EXERCISE DIRECTIONS => Please rewrite only the stretch of rows from the line containing "pose: elev=249.2 azim=34.2" through the line containing "Dot at: (160, 236)", replacing "pose" with "view" and leaving everything else unchanged.

DATA PROVIDED =>

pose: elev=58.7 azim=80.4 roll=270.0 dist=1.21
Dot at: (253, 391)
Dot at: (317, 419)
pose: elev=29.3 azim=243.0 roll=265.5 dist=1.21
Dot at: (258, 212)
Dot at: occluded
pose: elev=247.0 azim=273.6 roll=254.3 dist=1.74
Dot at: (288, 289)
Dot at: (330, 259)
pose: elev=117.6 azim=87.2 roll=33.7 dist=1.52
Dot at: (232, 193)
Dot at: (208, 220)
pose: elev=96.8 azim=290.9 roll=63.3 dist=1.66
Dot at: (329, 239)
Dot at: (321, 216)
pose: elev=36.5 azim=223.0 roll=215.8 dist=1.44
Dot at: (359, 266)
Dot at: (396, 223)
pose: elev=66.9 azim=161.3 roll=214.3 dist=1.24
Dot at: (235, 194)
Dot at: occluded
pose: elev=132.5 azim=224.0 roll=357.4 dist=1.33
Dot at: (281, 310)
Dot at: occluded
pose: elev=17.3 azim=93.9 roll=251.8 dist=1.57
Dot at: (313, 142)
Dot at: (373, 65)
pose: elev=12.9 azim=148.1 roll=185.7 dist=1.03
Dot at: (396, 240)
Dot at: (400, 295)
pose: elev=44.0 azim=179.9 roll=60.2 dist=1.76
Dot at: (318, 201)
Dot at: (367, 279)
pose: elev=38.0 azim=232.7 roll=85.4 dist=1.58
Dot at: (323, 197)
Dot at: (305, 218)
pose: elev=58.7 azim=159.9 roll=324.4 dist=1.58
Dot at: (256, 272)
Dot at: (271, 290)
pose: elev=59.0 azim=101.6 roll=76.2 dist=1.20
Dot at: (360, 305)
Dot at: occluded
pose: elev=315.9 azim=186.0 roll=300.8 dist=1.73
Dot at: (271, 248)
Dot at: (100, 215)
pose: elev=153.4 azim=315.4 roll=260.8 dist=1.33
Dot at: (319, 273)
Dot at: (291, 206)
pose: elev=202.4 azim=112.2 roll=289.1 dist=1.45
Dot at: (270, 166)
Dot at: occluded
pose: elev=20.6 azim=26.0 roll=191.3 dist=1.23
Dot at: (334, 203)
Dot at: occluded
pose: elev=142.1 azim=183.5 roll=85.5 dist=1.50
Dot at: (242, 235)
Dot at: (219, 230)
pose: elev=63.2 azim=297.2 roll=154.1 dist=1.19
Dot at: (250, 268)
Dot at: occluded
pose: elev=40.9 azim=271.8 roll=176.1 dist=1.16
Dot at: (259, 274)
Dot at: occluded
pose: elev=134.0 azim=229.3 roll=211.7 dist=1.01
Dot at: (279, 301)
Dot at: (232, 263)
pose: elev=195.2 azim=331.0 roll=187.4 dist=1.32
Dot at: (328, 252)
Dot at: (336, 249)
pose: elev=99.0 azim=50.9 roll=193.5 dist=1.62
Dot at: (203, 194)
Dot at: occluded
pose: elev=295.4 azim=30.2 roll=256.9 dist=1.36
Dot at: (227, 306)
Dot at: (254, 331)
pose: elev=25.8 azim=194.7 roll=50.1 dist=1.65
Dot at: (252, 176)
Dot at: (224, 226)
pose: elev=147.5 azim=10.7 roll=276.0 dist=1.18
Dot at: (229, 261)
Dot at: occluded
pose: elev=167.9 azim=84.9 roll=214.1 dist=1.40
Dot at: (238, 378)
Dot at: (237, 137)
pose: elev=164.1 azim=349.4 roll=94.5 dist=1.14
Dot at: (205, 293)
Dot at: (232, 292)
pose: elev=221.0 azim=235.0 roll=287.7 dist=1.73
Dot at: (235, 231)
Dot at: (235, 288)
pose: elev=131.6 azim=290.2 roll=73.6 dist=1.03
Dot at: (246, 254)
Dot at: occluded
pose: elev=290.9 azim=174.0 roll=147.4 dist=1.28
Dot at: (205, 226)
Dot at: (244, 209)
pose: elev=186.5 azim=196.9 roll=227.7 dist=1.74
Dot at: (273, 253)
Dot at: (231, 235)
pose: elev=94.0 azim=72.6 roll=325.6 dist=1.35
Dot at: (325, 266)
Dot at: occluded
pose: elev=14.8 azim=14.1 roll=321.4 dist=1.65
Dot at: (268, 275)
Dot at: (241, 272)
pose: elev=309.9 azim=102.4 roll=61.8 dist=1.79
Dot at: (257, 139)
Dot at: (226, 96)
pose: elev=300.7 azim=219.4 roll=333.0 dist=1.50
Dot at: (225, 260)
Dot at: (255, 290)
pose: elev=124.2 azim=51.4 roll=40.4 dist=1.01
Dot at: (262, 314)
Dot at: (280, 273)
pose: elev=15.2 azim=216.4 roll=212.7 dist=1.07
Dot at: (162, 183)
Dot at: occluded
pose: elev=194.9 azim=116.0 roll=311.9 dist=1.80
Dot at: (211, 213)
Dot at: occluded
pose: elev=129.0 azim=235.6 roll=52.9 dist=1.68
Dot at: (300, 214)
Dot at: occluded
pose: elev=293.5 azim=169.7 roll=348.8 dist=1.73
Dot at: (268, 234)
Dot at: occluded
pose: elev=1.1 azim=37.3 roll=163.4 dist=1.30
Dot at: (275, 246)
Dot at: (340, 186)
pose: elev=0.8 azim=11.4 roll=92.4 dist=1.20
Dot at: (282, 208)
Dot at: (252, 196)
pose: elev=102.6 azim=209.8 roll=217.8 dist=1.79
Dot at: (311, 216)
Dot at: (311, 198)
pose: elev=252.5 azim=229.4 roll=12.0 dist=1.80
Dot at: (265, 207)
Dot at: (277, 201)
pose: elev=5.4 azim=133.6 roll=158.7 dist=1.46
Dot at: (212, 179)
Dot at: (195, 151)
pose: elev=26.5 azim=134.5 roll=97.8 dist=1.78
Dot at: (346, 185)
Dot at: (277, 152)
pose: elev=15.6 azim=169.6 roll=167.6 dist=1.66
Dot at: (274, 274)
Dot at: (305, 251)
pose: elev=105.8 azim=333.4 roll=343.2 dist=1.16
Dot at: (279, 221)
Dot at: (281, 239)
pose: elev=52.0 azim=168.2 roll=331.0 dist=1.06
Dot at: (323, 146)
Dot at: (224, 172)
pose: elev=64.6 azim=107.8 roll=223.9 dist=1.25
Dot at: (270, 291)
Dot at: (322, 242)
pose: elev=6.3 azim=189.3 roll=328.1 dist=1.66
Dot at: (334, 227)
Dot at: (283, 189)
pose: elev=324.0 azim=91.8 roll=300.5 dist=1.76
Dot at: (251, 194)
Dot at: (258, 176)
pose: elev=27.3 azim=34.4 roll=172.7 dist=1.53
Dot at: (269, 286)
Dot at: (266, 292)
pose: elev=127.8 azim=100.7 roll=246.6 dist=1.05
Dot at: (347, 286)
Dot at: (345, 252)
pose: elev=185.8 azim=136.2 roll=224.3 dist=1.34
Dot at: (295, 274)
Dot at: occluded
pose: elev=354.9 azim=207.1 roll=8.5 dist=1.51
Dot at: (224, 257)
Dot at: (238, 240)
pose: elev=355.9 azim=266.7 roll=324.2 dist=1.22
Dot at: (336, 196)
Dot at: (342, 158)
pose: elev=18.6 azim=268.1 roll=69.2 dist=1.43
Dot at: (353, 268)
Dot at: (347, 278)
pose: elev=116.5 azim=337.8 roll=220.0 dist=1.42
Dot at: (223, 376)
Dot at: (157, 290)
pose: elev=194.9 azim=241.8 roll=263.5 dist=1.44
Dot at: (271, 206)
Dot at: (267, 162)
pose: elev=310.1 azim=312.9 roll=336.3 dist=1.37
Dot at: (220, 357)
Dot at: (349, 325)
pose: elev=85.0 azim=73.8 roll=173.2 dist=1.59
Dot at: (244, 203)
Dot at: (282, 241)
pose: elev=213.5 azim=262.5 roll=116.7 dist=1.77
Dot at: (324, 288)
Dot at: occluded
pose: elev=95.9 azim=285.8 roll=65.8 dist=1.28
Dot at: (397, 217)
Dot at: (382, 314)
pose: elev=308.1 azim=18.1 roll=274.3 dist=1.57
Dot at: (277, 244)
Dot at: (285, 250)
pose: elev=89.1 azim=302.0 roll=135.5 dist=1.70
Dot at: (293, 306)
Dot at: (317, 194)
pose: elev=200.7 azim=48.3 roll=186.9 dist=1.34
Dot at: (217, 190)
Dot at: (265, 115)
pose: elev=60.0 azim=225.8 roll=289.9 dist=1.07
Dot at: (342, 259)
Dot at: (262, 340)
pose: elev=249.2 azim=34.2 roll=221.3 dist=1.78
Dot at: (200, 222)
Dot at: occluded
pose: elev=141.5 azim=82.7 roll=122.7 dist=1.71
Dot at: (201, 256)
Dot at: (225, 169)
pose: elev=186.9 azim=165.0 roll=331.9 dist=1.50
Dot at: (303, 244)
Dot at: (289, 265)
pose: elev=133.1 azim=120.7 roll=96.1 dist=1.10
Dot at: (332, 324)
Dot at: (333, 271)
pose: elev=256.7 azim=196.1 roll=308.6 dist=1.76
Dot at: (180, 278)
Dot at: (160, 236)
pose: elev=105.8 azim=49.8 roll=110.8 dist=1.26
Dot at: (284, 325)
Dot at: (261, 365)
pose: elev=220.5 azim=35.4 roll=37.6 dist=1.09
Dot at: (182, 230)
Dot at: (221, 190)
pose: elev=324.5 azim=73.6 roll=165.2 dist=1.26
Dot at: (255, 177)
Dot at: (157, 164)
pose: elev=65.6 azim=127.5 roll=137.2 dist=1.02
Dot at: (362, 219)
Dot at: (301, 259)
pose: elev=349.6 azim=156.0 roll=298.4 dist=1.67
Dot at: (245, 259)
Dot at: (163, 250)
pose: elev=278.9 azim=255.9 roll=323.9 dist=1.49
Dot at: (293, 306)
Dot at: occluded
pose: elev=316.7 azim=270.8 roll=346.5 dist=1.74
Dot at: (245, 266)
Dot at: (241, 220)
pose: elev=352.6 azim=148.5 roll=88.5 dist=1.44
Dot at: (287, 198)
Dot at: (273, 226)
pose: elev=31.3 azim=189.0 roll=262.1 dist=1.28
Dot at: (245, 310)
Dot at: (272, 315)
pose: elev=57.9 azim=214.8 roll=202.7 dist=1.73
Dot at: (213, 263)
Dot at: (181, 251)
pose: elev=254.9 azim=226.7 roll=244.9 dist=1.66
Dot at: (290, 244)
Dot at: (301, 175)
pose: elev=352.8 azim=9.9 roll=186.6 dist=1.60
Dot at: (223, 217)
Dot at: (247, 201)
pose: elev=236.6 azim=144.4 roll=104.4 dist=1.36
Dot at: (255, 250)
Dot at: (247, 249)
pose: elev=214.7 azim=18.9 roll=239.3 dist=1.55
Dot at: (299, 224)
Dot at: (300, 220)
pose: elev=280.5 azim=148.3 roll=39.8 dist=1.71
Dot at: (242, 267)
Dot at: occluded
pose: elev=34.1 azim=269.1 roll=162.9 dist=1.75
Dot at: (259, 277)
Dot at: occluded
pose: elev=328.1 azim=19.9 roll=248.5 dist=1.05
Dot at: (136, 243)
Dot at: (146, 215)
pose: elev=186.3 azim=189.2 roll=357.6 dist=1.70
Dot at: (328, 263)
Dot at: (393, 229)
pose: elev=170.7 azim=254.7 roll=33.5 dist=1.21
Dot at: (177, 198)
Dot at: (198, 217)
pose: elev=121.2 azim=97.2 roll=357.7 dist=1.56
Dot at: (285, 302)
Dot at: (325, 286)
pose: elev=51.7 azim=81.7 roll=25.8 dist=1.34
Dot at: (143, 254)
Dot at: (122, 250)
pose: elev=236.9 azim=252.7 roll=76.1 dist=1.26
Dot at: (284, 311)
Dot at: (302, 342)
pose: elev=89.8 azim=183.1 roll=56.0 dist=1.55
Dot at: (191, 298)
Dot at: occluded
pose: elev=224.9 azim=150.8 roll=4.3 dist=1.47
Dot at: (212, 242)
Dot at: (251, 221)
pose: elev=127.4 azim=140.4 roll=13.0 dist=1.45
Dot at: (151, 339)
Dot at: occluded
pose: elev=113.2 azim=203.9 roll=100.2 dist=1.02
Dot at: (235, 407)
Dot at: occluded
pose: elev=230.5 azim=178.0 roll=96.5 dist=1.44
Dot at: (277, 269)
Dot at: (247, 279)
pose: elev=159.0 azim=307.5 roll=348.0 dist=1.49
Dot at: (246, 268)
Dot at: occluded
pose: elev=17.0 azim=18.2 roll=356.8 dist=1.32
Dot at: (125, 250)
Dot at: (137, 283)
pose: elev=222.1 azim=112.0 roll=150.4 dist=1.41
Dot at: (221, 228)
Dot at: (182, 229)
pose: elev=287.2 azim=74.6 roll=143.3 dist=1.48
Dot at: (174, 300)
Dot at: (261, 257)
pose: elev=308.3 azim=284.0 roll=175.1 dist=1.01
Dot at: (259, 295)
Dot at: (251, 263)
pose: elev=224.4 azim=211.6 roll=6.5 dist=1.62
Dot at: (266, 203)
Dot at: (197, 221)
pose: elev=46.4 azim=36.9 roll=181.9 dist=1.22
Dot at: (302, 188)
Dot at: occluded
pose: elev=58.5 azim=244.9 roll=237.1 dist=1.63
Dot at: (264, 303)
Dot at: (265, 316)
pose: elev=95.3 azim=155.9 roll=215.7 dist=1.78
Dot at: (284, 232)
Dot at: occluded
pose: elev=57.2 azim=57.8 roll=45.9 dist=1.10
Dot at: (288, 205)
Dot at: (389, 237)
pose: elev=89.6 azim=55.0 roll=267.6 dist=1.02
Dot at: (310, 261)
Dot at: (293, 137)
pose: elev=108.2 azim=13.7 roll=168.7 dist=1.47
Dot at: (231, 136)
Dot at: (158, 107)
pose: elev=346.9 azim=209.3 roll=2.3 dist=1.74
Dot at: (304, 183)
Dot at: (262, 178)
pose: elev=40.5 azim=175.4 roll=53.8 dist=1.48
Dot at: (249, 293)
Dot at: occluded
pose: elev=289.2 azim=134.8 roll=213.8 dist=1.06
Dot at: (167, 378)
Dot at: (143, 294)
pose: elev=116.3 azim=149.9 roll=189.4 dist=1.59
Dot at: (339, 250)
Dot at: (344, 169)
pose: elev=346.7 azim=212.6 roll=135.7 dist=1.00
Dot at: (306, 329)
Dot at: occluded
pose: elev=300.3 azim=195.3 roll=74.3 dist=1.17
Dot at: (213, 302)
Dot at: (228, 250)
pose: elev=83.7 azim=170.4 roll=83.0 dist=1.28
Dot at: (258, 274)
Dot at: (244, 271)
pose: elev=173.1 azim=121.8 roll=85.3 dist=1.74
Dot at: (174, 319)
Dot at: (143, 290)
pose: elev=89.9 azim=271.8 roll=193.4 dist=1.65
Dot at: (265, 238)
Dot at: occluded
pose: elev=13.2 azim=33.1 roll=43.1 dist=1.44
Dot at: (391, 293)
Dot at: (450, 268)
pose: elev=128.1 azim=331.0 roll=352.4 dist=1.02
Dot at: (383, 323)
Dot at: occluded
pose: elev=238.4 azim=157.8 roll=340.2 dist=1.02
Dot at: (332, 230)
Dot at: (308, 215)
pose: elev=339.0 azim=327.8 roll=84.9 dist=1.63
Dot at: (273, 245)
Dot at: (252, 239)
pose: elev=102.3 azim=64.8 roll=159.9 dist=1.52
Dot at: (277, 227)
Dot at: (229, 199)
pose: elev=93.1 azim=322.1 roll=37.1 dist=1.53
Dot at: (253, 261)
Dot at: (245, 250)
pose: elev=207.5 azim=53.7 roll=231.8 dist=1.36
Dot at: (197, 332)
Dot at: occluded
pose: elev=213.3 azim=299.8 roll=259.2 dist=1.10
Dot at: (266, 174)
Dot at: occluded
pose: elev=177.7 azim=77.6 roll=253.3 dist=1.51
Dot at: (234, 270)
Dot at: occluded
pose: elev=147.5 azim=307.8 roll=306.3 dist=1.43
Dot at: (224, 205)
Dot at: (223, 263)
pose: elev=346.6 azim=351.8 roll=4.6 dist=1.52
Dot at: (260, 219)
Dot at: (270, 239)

EXPECTED ANSWER =>
view: elev=249.2 azim=34.2 roll=221.3 dist=1.78
Dot at: (200, 222)
Dot at: occluded
view: elev=141.5 azim=82.7 roll=122.7 dist=1.71
Dot at: (201, 256)
Dot at: (225, 169)
view: elev=186.9 azim=165.0 roll=331.9 dist=1.50
Dot at: (303, 244)
Dot at: (289, 265)
view: elev=133.1 azim=120.7 roll=96.1 dist=1.10
Dot at: (332, 324)
Dot at: (333, 271)
view: elev=256.7 azim=196.1 roll=308.6 dist=1.76
Dot at: (180, 278)
Dot at: (160, 236)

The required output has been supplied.